Born in Estonia in 1909, Vööbus studied theology at Estonia’s University of Tartu in the early 1930s while also serving as a Lutheran pastor. The country would soon see three successive occupations by warring nations. In 1940, following the Soviet annexation of Estonia, Vööbus fled to Germany. He returned to Estonia (then occupied by Germany) in 1942, completed his doctoral degree, and began teaching at his alma mater. In 1944, Vööbus was again forced to flee from Soviet invasion. He lived in Hamburg, Germany, teaching at the Baltic University for displaced persons and serving as a minister in refugee camps. Vööbus relocated to Chicago, Illinois, in 1948, where he began a long career as a professor of New Testament and Early Church History at the Lutheran School of Theology at Chicago (LSTC). He died in 1988, having never returned to his beloved Estonia.
Syriac Manuscripts of the Middle East
Early in his career, Vööbus conducted research on manuscripts held in European collections and was introduced to Syriac literature. This serendipitous confluence created a lifelong curiosity about manuscripts that remained in the Middle East. In pursuit of Syriac manuscripts unknown to Western scholars, Vööbus made dozens of trips to Jerusalem, Lebanon, Syria, Iraq, and Turkey. Some destinations were based on common knowledge of manuscript repositories, while others were based on speculation. He was introduced to one important library—at the Church of the Forty Martyrs in Mardin, Turkey—by wandering around villages and asking strangers about manuscripts.
Vööbus’ motivation was deeply humanistic, rooted in his own education at Tartu and his conviction about education in public life. As Vööbus himself wrote, “The role of a learned man in a free society must lead to a deeper sense of the responsibility towards the society and the world.”
During his visits, Vööbus used a standard 35mm film camera to photograph his most significant finds. His collection of images grew to more than 65,000 photographs, many of which contain two pages of a manuscript. In the images, one can often see hands—either of Vööbus or a local assistant—holding the manuscript open. The lighting in the photographs is often inconsistent, suggesting that Vööbus was working with whatever daylight was available.

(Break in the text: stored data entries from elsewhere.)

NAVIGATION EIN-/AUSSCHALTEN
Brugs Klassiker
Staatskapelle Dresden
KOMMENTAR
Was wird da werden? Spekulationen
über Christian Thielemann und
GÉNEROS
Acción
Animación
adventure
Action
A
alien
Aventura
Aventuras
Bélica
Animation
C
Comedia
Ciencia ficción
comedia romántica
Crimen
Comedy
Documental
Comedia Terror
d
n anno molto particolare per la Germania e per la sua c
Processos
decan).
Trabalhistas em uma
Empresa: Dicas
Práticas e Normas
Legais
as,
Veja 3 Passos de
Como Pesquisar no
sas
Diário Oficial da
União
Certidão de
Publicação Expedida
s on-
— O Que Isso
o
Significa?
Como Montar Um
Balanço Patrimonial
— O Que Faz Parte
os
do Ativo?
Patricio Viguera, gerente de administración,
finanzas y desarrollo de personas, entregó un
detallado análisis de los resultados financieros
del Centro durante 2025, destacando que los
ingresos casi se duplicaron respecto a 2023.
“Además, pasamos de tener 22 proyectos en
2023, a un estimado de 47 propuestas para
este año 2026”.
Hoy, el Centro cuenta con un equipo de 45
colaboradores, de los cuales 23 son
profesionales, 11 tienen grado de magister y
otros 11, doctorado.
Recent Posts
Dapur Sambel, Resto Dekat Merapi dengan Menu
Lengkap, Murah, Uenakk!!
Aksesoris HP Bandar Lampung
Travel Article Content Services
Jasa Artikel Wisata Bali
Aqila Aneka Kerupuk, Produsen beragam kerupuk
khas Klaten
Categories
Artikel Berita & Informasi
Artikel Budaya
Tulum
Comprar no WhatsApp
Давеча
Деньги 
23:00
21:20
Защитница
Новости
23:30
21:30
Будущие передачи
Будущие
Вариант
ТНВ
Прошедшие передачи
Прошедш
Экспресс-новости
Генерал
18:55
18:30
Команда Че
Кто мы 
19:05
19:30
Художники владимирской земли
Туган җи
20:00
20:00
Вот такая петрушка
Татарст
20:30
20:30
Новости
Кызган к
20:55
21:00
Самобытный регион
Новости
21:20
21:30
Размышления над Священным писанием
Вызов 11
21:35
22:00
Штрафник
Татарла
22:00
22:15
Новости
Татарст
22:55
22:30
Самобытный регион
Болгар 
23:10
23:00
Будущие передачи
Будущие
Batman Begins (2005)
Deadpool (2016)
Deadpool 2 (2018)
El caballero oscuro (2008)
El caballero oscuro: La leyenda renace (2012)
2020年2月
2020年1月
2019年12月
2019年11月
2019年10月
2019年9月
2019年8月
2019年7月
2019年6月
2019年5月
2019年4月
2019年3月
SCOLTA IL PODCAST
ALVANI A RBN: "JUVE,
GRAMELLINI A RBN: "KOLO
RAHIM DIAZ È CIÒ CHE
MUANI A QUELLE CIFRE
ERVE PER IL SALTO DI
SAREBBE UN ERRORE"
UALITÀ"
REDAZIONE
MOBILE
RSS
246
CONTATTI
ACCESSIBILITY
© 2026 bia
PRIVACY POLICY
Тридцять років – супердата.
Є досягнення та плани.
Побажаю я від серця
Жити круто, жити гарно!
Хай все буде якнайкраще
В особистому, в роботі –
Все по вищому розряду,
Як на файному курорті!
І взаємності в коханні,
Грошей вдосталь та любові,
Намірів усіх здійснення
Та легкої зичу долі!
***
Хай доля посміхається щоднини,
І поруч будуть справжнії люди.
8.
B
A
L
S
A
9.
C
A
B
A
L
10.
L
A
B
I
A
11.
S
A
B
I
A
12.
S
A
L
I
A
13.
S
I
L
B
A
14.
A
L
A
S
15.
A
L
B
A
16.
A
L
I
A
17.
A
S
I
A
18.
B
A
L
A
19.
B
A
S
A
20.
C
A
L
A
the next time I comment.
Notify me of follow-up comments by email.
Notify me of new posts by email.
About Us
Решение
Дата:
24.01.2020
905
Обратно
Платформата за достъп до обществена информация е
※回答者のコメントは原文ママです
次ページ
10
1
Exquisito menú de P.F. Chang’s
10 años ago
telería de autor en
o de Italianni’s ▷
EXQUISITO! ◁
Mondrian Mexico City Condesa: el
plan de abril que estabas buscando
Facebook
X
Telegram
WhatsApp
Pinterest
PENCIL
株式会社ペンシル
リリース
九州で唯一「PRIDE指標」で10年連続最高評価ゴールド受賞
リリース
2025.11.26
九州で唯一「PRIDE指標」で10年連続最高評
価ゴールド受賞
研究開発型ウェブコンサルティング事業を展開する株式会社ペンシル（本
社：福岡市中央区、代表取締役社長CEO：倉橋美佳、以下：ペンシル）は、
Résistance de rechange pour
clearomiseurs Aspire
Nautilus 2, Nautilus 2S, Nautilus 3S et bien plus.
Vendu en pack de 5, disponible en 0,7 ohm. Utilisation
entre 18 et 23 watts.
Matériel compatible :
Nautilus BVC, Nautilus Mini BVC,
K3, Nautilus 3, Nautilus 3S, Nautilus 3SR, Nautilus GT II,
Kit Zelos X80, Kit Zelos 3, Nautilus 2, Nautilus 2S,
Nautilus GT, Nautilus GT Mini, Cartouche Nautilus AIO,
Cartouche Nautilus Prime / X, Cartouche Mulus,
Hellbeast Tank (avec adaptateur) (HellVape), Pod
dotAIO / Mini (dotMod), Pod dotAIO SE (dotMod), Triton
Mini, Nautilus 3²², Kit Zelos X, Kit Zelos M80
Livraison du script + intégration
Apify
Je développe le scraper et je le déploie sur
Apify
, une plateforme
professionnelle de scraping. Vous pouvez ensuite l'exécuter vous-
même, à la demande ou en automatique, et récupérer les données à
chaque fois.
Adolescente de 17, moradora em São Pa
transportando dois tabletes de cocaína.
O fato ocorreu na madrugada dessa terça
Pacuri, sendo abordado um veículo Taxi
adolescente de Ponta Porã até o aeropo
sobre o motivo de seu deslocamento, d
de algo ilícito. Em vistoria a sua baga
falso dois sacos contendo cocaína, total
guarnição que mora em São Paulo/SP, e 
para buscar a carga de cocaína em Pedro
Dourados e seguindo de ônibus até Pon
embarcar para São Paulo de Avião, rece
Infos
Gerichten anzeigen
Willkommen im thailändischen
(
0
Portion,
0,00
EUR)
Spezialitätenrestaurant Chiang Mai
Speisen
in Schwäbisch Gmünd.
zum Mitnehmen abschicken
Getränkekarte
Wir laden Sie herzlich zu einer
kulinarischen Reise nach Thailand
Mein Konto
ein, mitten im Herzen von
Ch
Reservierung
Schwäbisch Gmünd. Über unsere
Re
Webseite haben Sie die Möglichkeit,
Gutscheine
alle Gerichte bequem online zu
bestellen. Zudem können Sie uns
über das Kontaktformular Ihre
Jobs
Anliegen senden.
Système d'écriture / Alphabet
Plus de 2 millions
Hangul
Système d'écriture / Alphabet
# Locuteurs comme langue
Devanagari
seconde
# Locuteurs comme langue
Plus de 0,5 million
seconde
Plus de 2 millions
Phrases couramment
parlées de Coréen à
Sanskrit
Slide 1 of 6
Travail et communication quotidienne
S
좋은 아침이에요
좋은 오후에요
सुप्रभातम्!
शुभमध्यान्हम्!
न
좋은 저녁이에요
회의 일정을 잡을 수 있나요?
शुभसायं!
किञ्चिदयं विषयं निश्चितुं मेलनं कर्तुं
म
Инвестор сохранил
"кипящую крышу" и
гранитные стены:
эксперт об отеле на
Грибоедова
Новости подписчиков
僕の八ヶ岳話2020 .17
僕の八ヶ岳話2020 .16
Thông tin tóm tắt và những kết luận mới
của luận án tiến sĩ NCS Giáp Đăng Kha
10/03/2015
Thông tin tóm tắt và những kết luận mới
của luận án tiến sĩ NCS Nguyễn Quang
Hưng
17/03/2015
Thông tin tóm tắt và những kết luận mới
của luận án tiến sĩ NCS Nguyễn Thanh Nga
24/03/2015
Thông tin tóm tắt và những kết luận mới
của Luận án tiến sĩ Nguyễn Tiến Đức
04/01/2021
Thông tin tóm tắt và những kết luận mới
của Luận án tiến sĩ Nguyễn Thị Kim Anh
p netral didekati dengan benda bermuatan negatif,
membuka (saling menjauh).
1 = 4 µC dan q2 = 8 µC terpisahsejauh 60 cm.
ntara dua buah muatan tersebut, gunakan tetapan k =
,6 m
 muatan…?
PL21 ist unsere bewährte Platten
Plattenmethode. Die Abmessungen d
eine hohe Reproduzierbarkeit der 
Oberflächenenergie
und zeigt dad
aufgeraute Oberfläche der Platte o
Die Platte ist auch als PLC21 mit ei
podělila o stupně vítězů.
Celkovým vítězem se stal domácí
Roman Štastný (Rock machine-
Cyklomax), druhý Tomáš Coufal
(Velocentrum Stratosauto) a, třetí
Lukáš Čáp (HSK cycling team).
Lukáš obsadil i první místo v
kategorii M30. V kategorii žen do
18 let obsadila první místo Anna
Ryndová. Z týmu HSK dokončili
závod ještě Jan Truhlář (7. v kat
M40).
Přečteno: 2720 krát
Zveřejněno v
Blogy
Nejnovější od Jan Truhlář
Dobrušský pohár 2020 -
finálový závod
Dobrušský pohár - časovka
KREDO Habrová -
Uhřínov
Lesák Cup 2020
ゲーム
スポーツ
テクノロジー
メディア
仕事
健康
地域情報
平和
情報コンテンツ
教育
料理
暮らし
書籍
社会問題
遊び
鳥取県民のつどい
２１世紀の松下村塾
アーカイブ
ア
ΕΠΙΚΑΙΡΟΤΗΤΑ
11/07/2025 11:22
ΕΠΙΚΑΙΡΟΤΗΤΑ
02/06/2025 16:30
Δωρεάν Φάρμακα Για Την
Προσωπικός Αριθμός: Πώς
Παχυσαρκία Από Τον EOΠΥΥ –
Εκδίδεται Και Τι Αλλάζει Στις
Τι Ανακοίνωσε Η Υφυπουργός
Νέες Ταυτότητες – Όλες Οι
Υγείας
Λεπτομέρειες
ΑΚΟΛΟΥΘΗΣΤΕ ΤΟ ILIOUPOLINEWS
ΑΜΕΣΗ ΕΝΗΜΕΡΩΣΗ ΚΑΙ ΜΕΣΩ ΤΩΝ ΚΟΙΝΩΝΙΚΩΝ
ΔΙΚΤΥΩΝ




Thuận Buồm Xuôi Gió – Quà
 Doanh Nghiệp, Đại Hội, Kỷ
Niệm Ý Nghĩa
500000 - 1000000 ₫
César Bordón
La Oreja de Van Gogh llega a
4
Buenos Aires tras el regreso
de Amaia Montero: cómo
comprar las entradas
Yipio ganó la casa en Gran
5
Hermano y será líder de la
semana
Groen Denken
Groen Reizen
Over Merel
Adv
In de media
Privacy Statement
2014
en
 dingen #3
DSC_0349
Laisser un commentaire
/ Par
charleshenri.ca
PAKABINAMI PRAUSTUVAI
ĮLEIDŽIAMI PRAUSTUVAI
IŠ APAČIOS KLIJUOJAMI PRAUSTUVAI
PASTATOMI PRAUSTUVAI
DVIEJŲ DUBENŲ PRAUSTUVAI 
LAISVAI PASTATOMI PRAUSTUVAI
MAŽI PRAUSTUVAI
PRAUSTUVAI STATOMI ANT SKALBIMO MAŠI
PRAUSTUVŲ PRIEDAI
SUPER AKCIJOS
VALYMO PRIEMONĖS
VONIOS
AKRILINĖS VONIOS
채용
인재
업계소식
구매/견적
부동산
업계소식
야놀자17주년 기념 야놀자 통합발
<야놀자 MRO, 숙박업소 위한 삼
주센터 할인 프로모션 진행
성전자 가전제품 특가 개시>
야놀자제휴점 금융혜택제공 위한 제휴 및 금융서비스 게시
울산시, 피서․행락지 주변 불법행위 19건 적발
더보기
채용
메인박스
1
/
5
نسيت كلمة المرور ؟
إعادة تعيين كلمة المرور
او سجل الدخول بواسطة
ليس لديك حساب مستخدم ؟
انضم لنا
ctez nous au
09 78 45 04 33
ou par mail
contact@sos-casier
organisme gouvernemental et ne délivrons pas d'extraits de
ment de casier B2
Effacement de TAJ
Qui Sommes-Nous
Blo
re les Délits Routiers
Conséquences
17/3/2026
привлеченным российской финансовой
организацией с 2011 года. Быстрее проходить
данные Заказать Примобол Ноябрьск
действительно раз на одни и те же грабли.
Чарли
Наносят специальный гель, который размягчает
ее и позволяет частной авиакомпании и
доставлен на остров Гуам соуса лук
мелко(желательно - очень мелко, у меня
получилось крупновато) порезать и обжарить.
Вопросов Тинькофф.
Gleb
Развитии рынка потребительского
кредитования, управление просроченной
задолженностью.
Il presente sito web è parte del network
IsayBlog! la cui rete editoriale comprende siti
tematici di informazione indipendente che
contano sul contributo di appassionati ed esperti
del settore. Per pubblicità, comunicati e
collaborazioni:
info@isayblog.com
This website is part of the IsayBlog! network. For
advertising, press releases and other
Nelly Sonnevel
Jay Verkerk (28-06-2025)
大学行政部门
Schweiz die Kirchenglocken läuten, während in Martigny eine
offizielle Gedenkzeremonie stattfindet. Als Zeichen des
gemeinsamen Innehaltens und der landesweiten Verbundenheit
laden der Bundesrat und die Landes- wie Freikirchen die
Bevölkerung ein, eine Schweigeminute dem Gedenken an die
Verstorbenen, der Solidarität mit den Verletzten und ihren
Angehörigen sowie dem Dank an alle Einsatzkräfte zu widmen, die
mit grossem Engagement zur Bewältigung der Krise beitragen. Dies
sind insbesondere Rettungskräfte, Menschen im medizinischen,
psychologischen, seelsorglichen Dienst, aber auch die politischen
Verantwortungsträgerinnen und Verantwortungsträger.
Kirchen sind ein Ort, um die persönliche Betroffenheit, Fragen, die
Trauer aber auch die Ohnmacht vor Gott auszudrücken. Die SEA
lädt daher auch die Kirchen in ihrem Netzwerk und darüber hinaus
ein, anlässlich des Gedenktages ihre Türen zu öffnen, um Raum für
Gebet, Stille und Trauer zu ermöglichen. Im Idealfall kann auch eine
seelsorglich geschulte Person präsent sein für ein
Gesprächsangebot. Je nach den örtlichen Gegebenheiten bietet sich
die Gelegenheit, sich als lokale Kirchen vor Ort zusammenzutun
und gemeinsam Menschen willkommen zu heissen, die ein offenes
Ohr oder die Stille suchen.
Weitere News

With these photographs, Vööbus created the largest collection of Syriac manuscript images before the advent of digital imaging. In some cases, Vööbus’ photographs might provide the only surviving vestiges of manuscripts that have been lost or destroyed. In other cases, these images provide access to texts from manuscripts that have been badly damaged.
In October 1979, Vööbus and his colleagues established the Institute of Syriac Manuscript Studies at LSTC, which became the new home for his collection of manuscript images. In 2005, LSTC entered into an agreement with the Oriental Institute at the University of Chicago, where Vööbus’ collection was partially digitized and cataloged. LSTC transferred full ownership of Vööbus’ collection to HMML in 2016, and the film was moved to HMML’s climate-controlled microfilm storage facility in Collegeville, Minnesota, for long-term preservation and access.
Advancing Research
Vööbus’ collection arrived at HMML in the form of hundreds of small film boxes containing loose film strips and reels. The boxes bore very little descriptive information about their contents—sometimes just the name of a city. In 2018, Mary Hoppe, digital projects assistant at HMML, began the laborious process of transferring the film strips to binder sleeves, entering the known data into a spreadsheet, and scanning each frame of film to produce digital copies. The work was slow and intermittent—balanced with other projects at HMML—until 2020, when the COVID-19 pandemic provided Hoppe with an opportunity to work on the project in earnest. Nearly all of Vööbus’ original film strips have now been digitized.
Digital images of the Vööbus Syriac Manuscript Collection can be viewed on a new website developed specifically for the project: HMMLVoobus.org. HMML’s usual method of cataloging individual manuscripts does not match the unique format of the collection, because Vööbus rarely photographed every page of a manuscript. Instead, HMMLVoobus.org presents the images as Vööbus made them, allowing his work to be viewed as a collection of historical film.
Vööbus’ original film strips, as well as microfilm images that he purchased, will continue to be stored at HMML. Coupled with digital access, this will ensure the preservation of a significant archive of manuscript photographs for generations to come.